(STORED DATA begins)
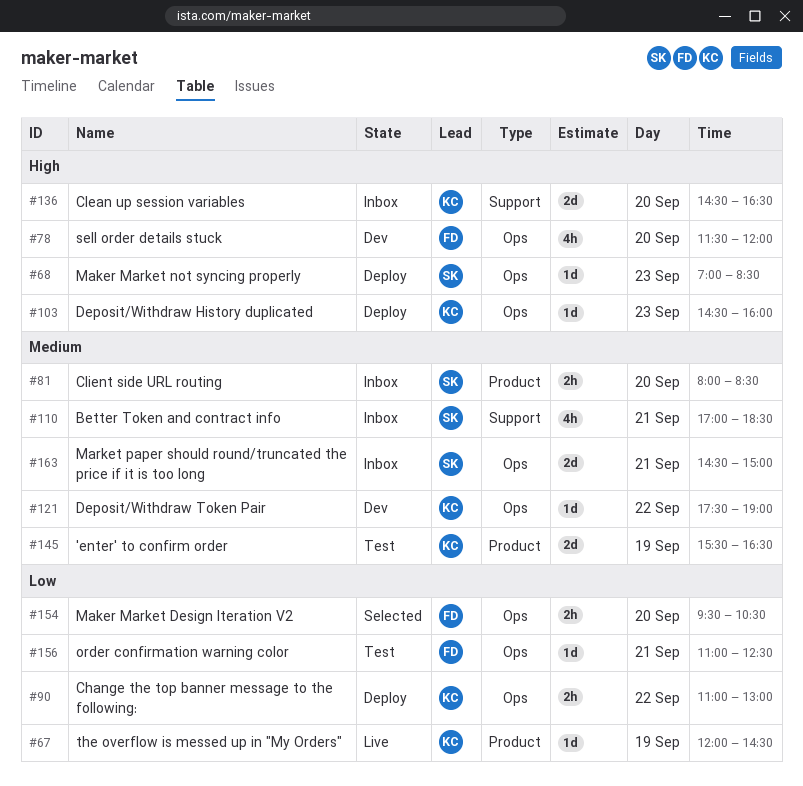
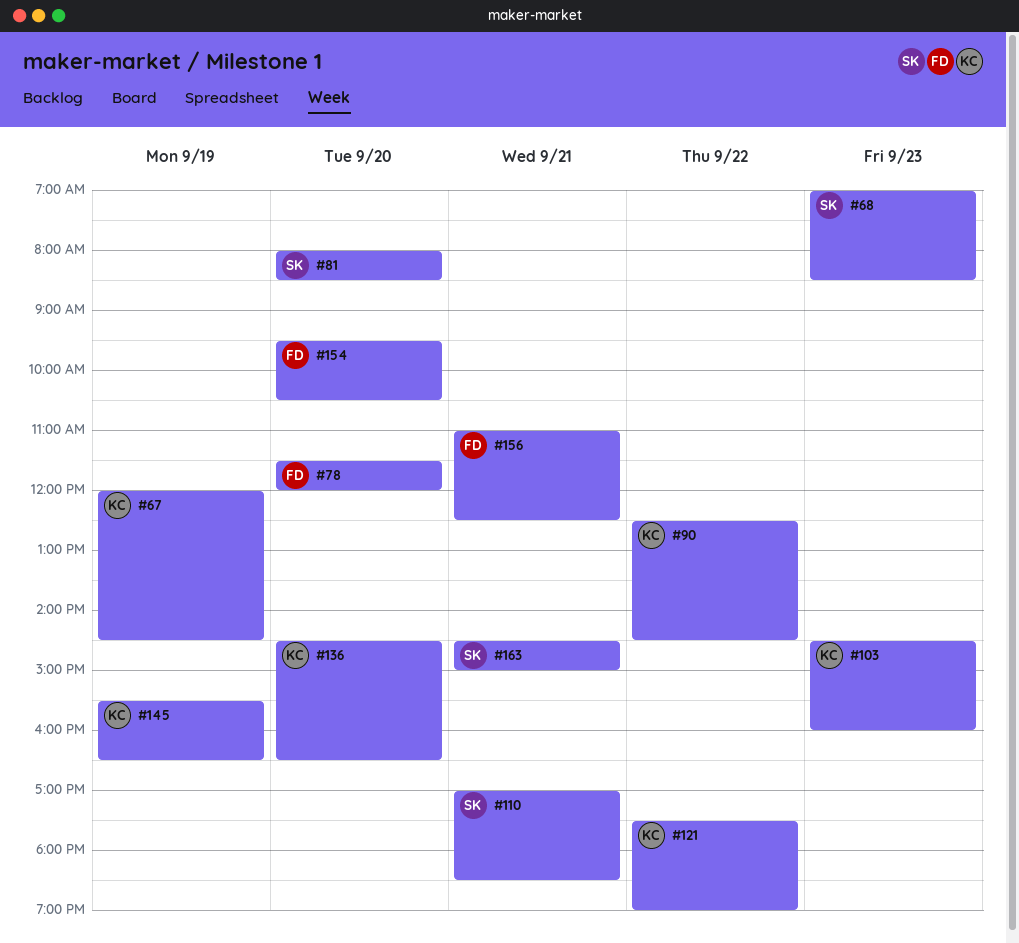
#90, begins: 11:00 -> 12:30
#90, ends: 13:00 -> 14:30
(STORED DATA ends)
(STORED DATA begins)
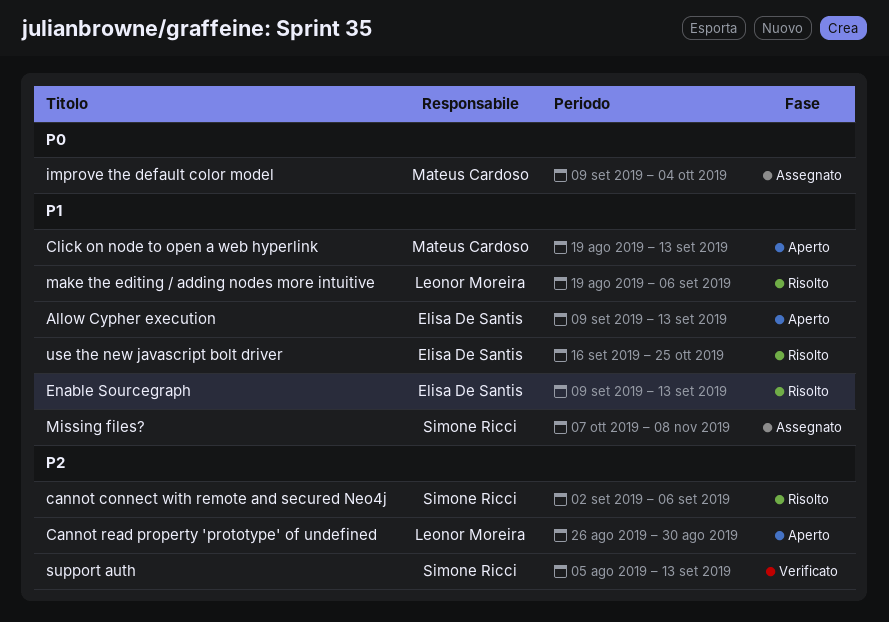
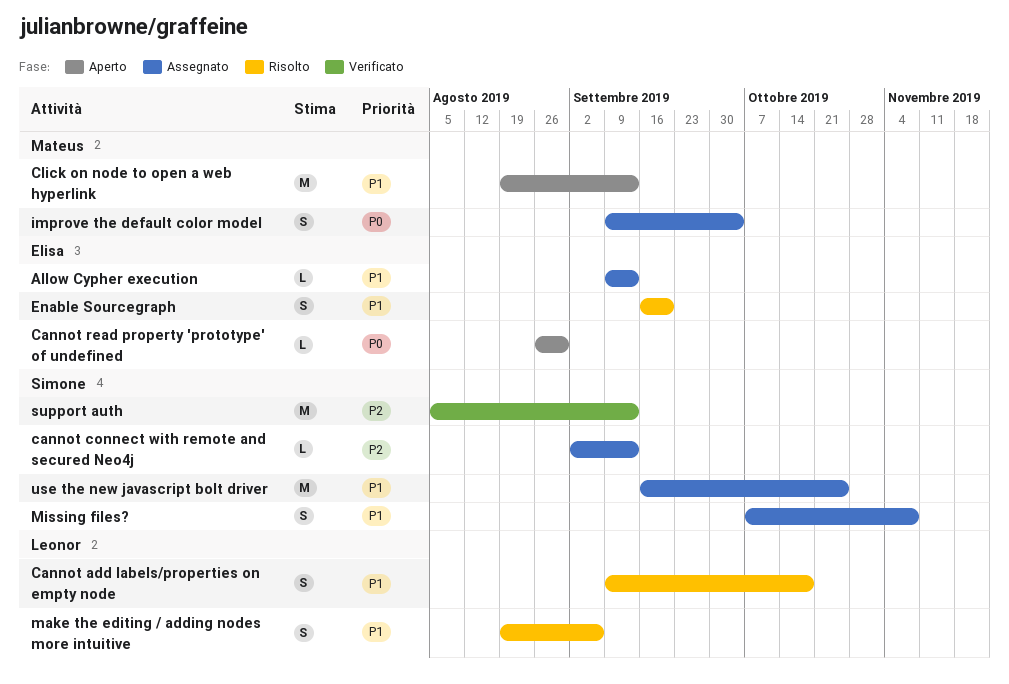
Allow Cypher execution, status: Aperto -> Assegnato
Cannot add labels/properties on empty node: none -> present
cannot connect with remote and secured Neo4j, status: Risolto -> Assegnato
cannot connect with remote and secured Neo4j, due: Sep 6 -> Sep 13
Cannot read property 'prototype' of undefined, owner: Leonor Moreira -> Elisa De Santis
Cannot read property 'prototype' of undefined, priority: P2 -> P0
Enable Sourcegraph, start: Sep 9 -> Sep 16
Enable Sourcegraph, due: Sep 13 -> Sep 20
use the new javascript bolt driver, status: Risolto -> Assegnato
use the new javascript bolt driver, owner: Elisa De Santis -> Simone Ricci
(STORED DATA ends)
WHAT IS REQUIRED:
From the data above, determine how many lines hold "Sourcegraph", and write only the number.

WRITTEN ANSWER:
2